To correct Ches Chesney, the wildflower meadow near the pond has been one of the park's success stories thanks to Simon and Jo, adding biodiversity to the park by attracting some fabulous invertebrates in the last couple of years. I visit it almost every day in the summer to photograph insects and there isn't a particular problem with dog mess in the meadow. The flower spirals intended to deter anti-social behaviour are completely different. They are just planted beds similar to the rose beds, which are unlikely to cause problems with dog mess.

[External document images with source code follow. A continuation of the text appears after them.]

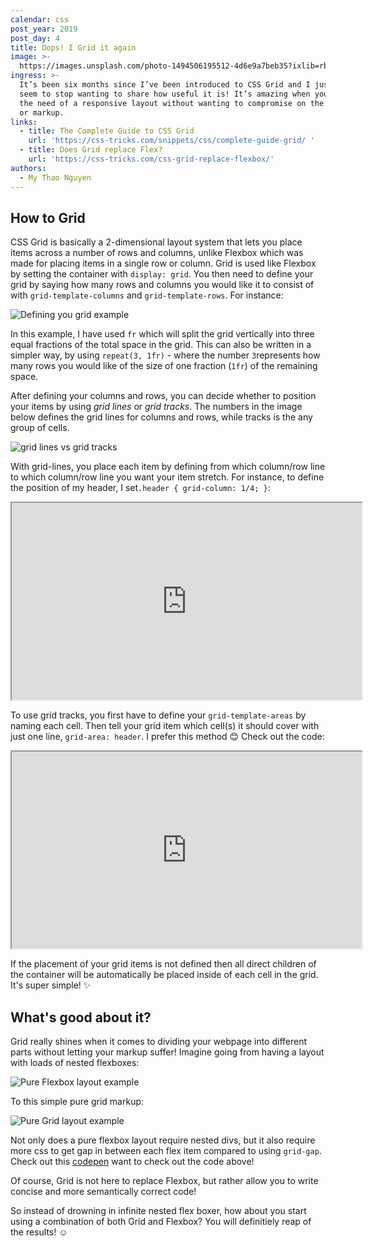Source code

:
 ```yaml
---
calendar: css
post_year: 2019
post_day: 4
title: Oops! I Grid it again
image: >-
  https://images.unsplash.com/photo-1494506195512-4d6e9a7beb35?ixlib=rb-1.2.1&ixid=eyJhcHBfaWQiOjEyMDd9&auto=format&fit=crop&w=2102&q=80
ingress: >-
  It’s been six months since I’ve been introduced to CSS Grid and I just can't
  seem to stop wanting to share how useful it is! It’s amazing when you’re in
  the need of a responsive layout without wanting to compromise on the semantics
  or markup.
links:
  - title: The Complete Guide to CSS Grid
    url: 'https://css-tricks.com/snippets/css/complete-guide-grid/ '
  - title: Does Grid replace Flex?
    url: 'https://css-tricks.com/css-grid-replace-flexbox/'
authors:
  - My Thao Nguyen
---
```

## How to Grid

CSS Grid is basically a 2-dimensional layout system that lets you place items across a number of rows and columns, unlike Flexbox which was made for placing items in a single row or column. Grid is used like Flexbox by setting the container with `display: grid`. You then need to define your grid by saying how many rows and columns you would like it to consist of with `grid-template-columns` and `grid-template-rows`. For instance:

![Defining you grid example](/assets/screen-shot-2019-11-28-at-23.58.03.png "Defining you grid example")

In this example, I have used `fr` which will split the grid vertically into three equal fractions of the total space in the grid. This can also be written in a simpler way, by using `repeat(3, 1fr)` - where the number `3`represents how many rows you would like of the size of one fraction (`1fr`) of the remaining space. 

After defining your columns and rows, you can decide whether to position your items by using _grid lines_ or _grid tracks_. The numbers in the image below defines the grid lines for columns and rows, while tracks is the any group of cells.

![grid lines vs grid tracks](/assets/screen-shot-2019-12-01-at-20.34.54.png "grid lines vs grid tracks")

With grid-lines, you place each item by defining from which column/row line to which column/row line you want your item stretch. For instance, to define the position of my header, I set`.header { grid-column: 1/4; }`:

<iframe width="560" height="315" src="https://codepen.io/Myau/pen/yLyBdqb"></iframe>

To use grid tracks, you first have to define your `grid-template-areas` by naming each cell. Then tell your grid item which cell(s) it should cover with just one line, `grid-area: header`. I prefer this method 😊 Check out the code:

<iframe width="560" height="315" src="https://codepen.io/Myau/pen/PowYOyq"></iframe>

If the placement of your grid items is not defined then all direct children of the container will be automatically be placed inside of each cell in the grid. It's super simple! ✨

## What's good about it?

Grid really shines when it comes to dividing your webpage into different parts without letting your markup suffer! Imagine going from having a layout with loads of nested flexboxes:

![Pure Flexbox layout example](/assets/screen-shot-2019-11-30-at-13.45.01.png "Pure Flexbox layout example")

To this simple pure grid markup:

![Pure Grid layout example](/assets/screen-shot-2019-11-30-at-13.44.50.png "Pure Grid layout example")

Not only does a pure flexbox layout require nested divs, but it also require more css to get gap in between each flex item compared to using `grid-gap`. Check out this [codepen](https://codepen.io/Myau/pen/yLyBPaV) want to check out the code above!

Of course, Grid is not here to replace Flexbox, but rather allow you to write concise and more semantically correct code! 

So instead of drowning in infinite nested flex boxer, how about you start using a combination of both Grid and Flexbox? You will definitiely reap of the results! ☺️

##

I can't honestly see what the problem is here - the flower beds are an attractive feature and hardly represent a fascistic response to perceived ASB imposed on the community by the faceless powers-that-be. We can have both. People can get pissed out of their heads and we can have nice flowers too. Sorted.

Des, I'm sure you're absolutely right about the wildflower meadows. I'm just trying to encourage a healthy, critical appraisal and debate of the proposed solution to what is probably a problem both of ASB and of adequate policing.

The wildflower meadow idea is designed to prevent anti-social behaviour by preventing everyone from gathering in the way they have been used to for years. Yet it's only a small minority of those who gather that behave badly. Why penalise everyone? There are people who cause accidents on the roads by habitual, bad driving, but no proposed solution that prevented all drivers from using those roads would be taken seriously...

Well if you want a debate, it helps if you get the facts right first. I just find all this sound and fury about a flowerbed is somewhat disproportionate. While I don't want all park users to be micro-managed by the police, I do think excess noise and intoxication can and does conflict with the enjoyment of the park for many other members of the community. To pretend that there is no ASB problem is hardly a useful contribution to any 'debate'. I think the flowerbed idea is quite a creative one and well worth trying.

Hi everyone,

Just to remind you that, in addition to the debate on-line here, Kevin Parsons, our beat officer,  has asked for feedback about this idea - you can contact him directly, 

PC 1414 Kevin Parsons

Kevin.parsons@avonandsomerset.police.uk

It's not about wildflower meadows which are obviously brilliant, but about where they are. Re the consultation, I have not received a reply or any feedback, and I also went down to the park on Saturday between 6 and 7 to see if there was some sort of stand or patrol doing consultation (it says 6-7 on the posting on FOSAP) but I saw nothing - by quarter to seven it was getting dark anyway - can anyone help, has anyone on our site spoken to Kevin or been party to any consultation?